Life’s a Garden, So Dig It!

Prior to attempting the Flower Exercise in Richard N. Bolles’ What Color Is Your Parachute, I imagined that I was going to fly right through each of the seven petals in a rather joyful manner. I soon quickly realized that I found the exercises of deciding what I don’t want to be somewhat frustrating, as I began to relive all of the weird and tedious experiences I’ve had in my short time in the working world.

Going through these exercises made me disappointed in the way people around me try to prepare for their life and career beyond college. While I think it is great to have some sense of direction and preparation for what a person wants to do, my own personal beliefs make me feel like this micro-analyzing of what we want and don’t want out of our futures is pointless.

Still, as someone who isn’t exactly sure what my plan is after graduation, I find trying to do something like the Flower Exercise just places me on an unnecessary plane of worrying about trying to get into the very best thing (or even what the people around me might consider to be the very best thing).

But to at least prove that there was an attempt made, I will share some of the interesting findings that I did find somewhat useful to an extent. Petal One made me realize I do not like working with childish people—going through the prioritizing grid of what’s worse to work with, I circled that choice every single time in an almost giddy manner thinking about all of the people I’ve worked with.

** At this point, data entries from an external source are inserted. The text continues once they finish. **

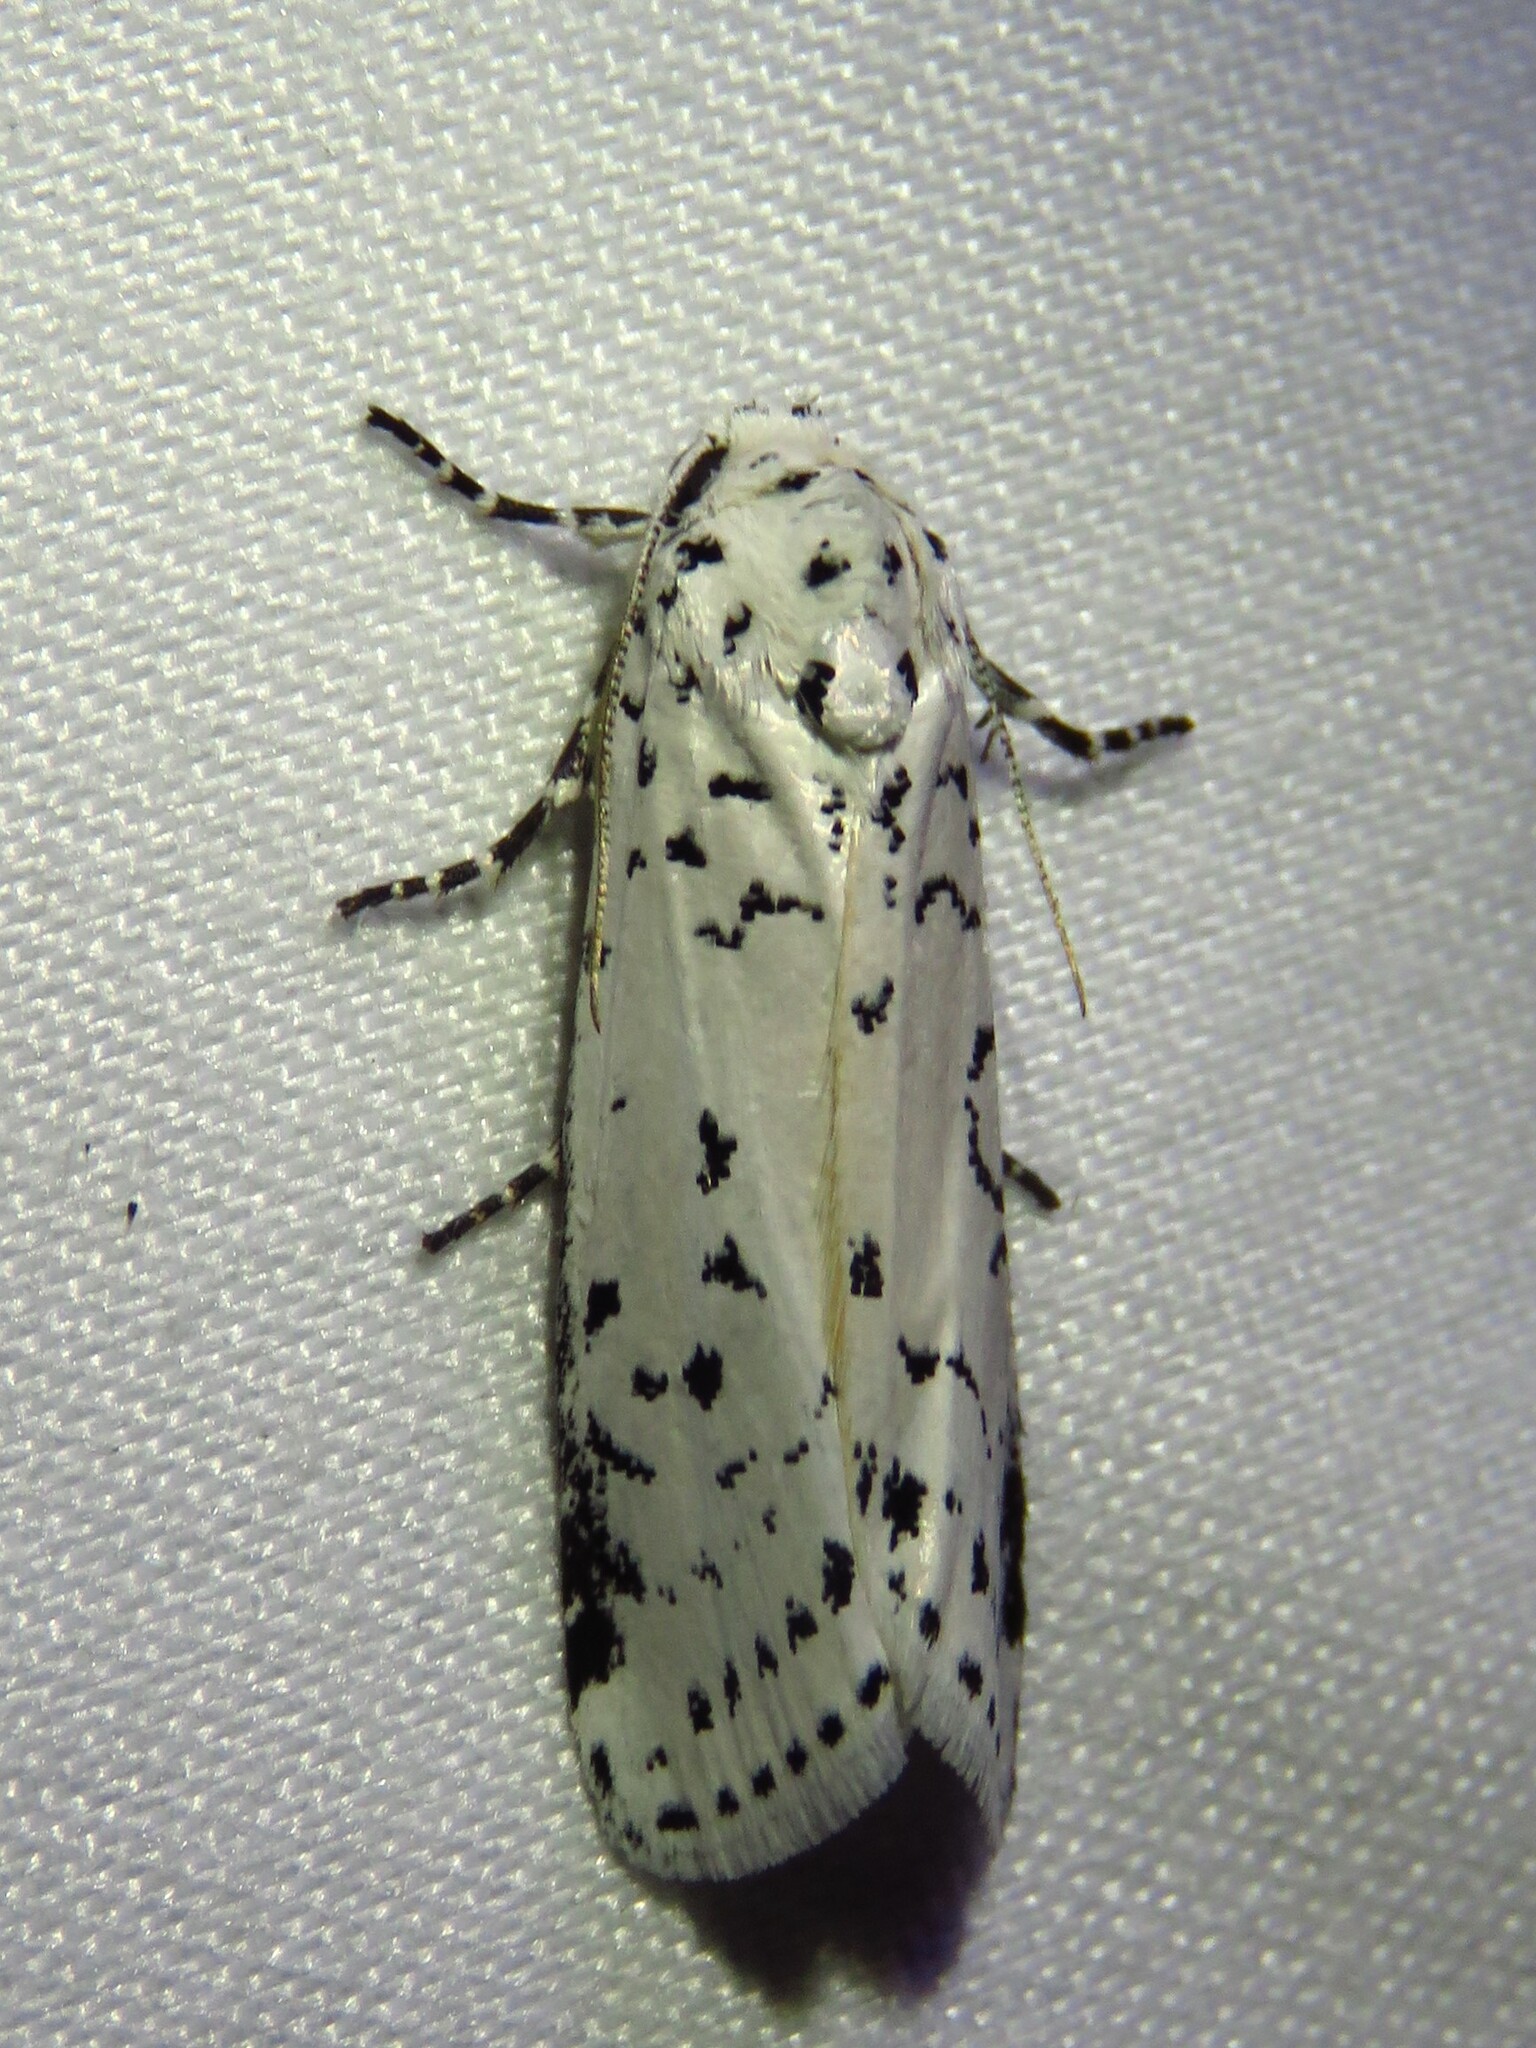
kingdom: Animalia
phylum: Arthropoda
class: Insecta
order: Lepidoptera
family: Noctuidae
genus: Cerathosia
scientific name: Cerathosia tricolor
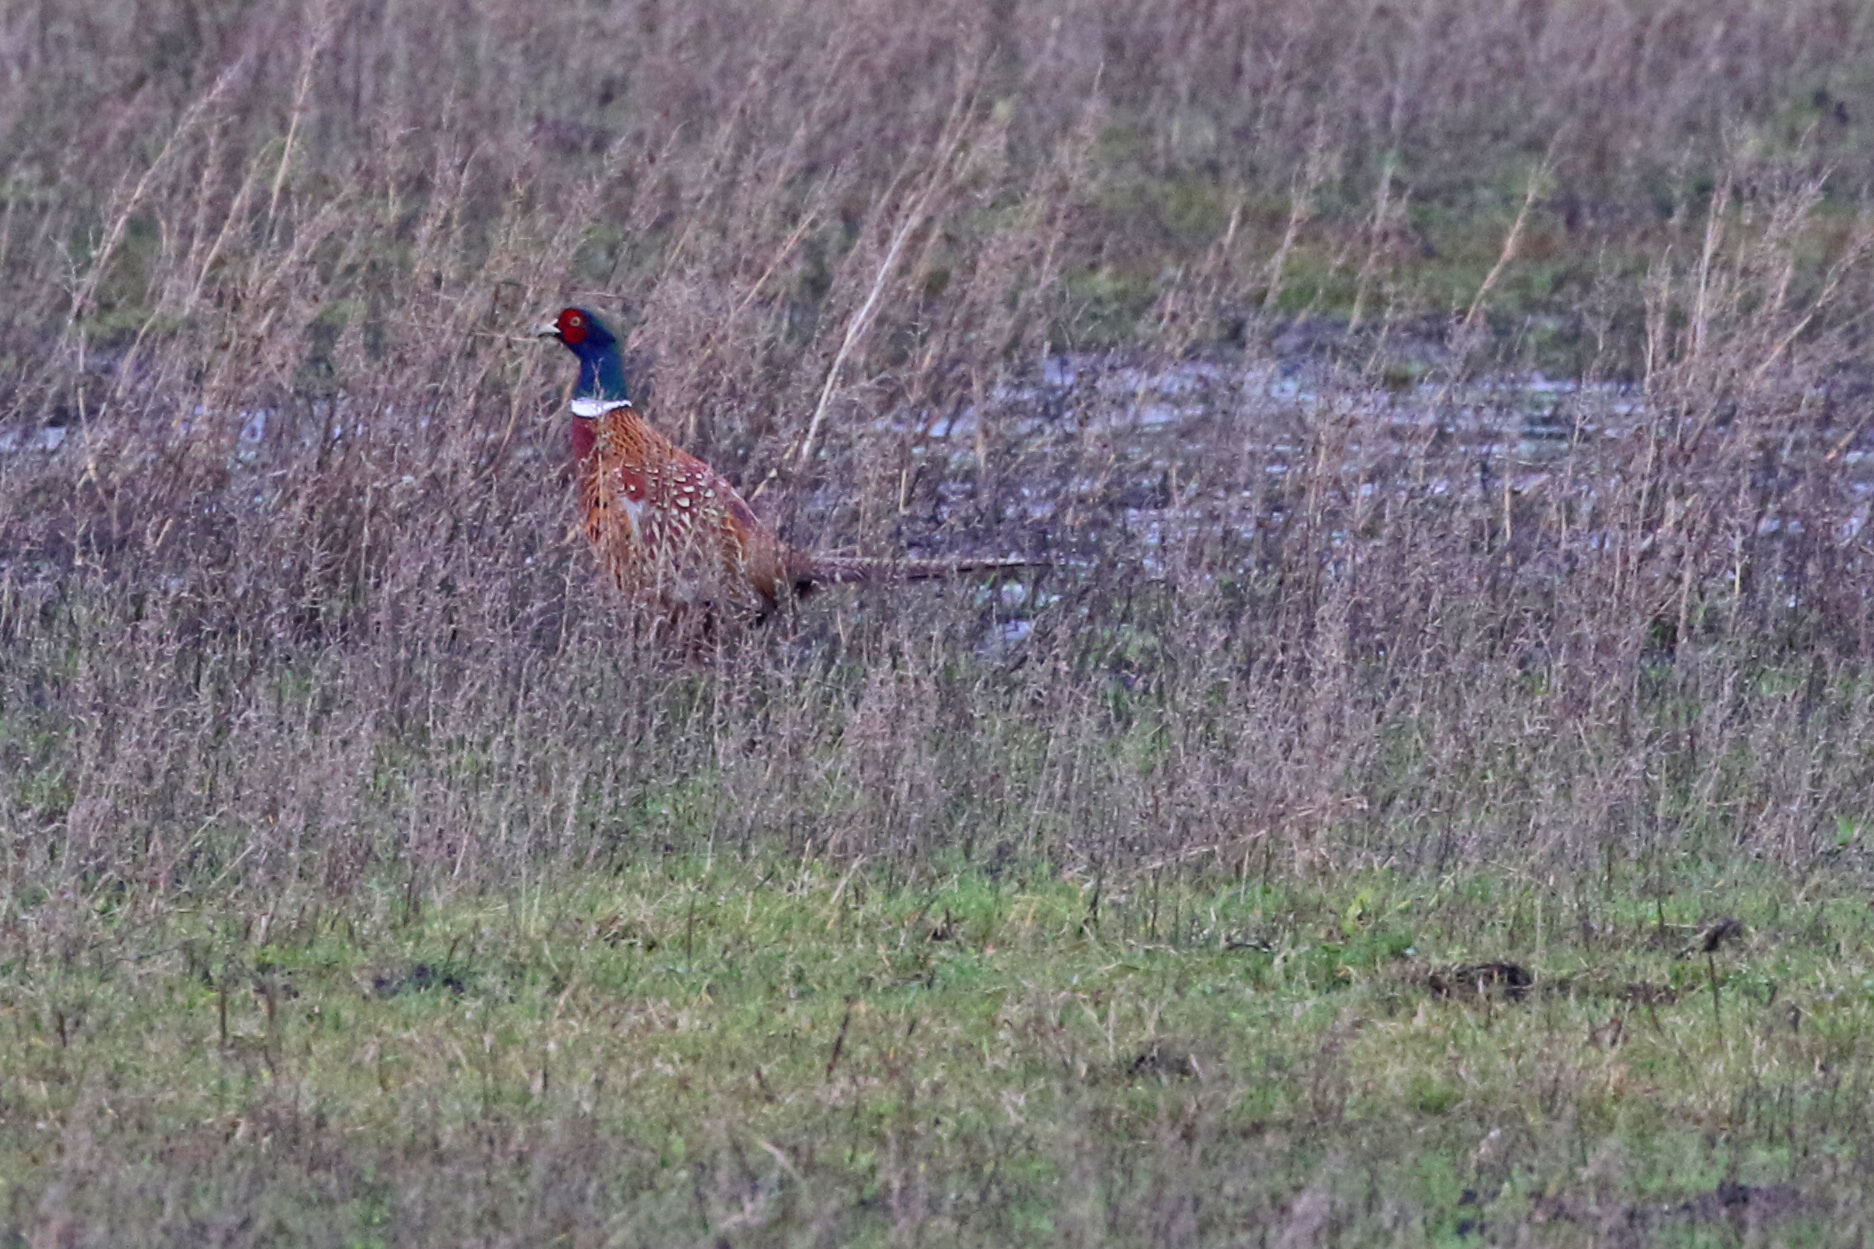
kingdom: Animalia
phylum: Chordata
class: Aves
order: Galliformes
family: Phasianidae
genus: Phasianus
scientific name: Phasianus colchicus
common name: Common pheasant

Petal Two led me to make the interesting discovery that I don’t like to be watched by people that I don’t work with (some background, I worked at a dog daycare with cameras accessible to everyone, and they always called in for the smallest complaints. Then working in road construction, I’ve always had random people linger around me while I work and make unnecessary comments all the while). Yet, on the same note, I thoroughly enjoy working with people and having a space for communication with them.

With a majority of the petals, I will say I felt like it was all mostly a shot in the dark. As someone who is so young and hasn’t really done anything, I can say that trying to figure out my desired salary and desired location is not something I want to worry about. I love the idea of visualizing what my ideal point in life would be, but I feel like this book goes about it in a way that doesn’t actually let you do something about it. You sort of just put down negatives and then figure out the positives, only to keep some idea of that in your back pocket.

I realize that the things I like or the things I’m good at are not going to be the same exact thing in the next 5 years. While this exercise is useful in highlighting what my skills and job interests are, it’s not exactly something I feel like I am always going to be doing.

To attempt to combat all of this negative-sounding jargon, I will say I did love reading Petal Seven. It actually made me smile to look through it because it does highlight a lot of the deep self-reflective modes I find myself in—since my central belief is that everyone should follow their passions (that’s likely what your purpose is!). Despite the realistic practicality that some people might call me out on, I’ve found that there are always going to be ebbs and flows of what life throws at us. We can’t be fully prepared for what comes next, because most of the time what we prepare for doesn’t exactly pan out.

In the small space of time that we spend worrying about what we want to do with our lives or how much money we should be making, it (to me at least) just wastes a lot of time trying to experience things. So down to the outcome of this exercise, I still stand on my belief that we ought to lean into what we are interested in or what calls to us (hence me being an English major for the hell of it).  Over time the interest or job might change, but that’s okay. As long as you enjoy that interest or passion you pursue, then I feel like it’s worthwhile.

One Response to Life’s a Garden, So Dig It!

  1. Prof VZ April 6, 2023 at 3:04 pm #

    I’d love to learn more about where petal 7 left you in terms of those deeper values and passions–especially as that is a priority for your approach. Ideally, our values will align with skills (things we’re good at) and experiences (things we’ve done). That alignment doesn’t often start right away, but thinking towards that alignment is a great goal.